Systemic Biomarkers of Brain Injury From Hyperammonemia

February 6, 2024 updated by: Nicholas Ah Mew, Children's National Research Institute

Ammonia is a waste product of protein and amino acid catabolism and is also a potent neurotoxin. High blood ammonia levels on the brain can manifest as cytotoxic brain edema and vascular compromise leading to intellectual and developmental disabilities. The following aims are proposed:

Aim 1 of this study will be to determine the chronology of biomarkers of brain injury in response to a hyperammonemic (HA) brain insult in patients with an inherited hyperammonemic disorder.
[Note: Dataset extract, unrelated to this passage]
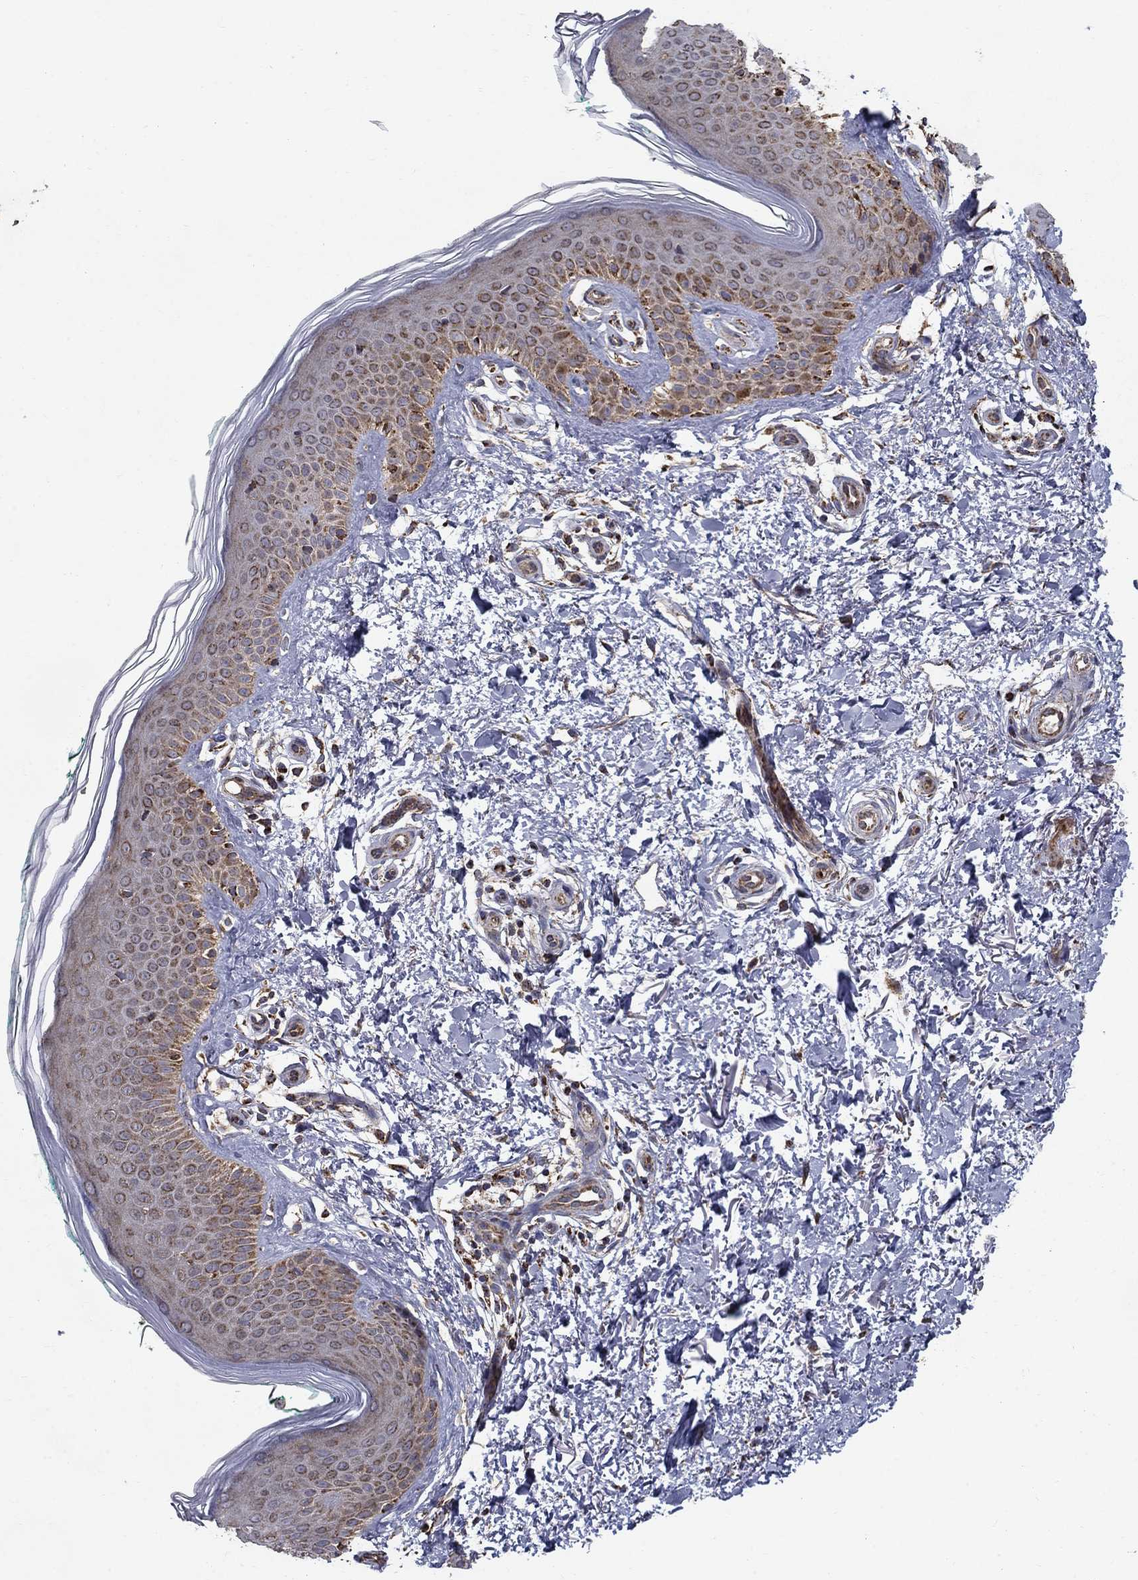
{"staining": {"intensity": "moderate", "quantity": "<25%", "location": "cytoplasmic/membranous"}, "tissue": "skin", "cell_type": "Fibroblasts", "image_type": "normal", "snomed": [{"axis": "morphology", "description": "Normal tissue, NOS"}, {"axis": "morphology", "description": "Inflammation, NOS"}, {"axis": "morphology", "description": "Fibrosis, NOS"}, {"axis": "topography", "description": "Skin"}], "caption": "IHC of benign skin displays low levels of moderate cytoplasmic/membranous positivity in about <25% of fibroblasts.", "gene": "NDUFS8", "patient": {"sex": "male", "age": 71}}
Aim 2 will be to determine if S100B, NSE, and UCHL1 are altered in patients with two other inborn errors of metabolism, Maple Syrup Urine Disease (MSUD) and Glutaric Acidemia (GA1).

Study Overview

Status

Recruiting

Conditions

Detailed Description

Ammonia is a waste product of protein and amino acid catabolism and is also a potent neurotoxin. The onslaught of high blood ammonia levels on the brain can manifest as cytotoxic brain edema and vascular compromise leading to intellectual and developmental disabilities. In addition, clinical hyperammonemia recurs at varying intervals, which can increase the cumulative damage to the brain and the chance of irreversible coma and death during a hyperammonemia episode due to vascular compromise or brain herniation. The threshold of tolerance for elevated blood ammonia is very low and concentrations above 100 µM can cause brain dysfunction manifested as nausea, vomiting, lethargy, and abnormal behavior; higher concentrations can cause coma and even death. Failure to remove ammonia can be due to inherited defects of the urea cycle, some defects in amino acid catabolism, and degradation of fatty acids.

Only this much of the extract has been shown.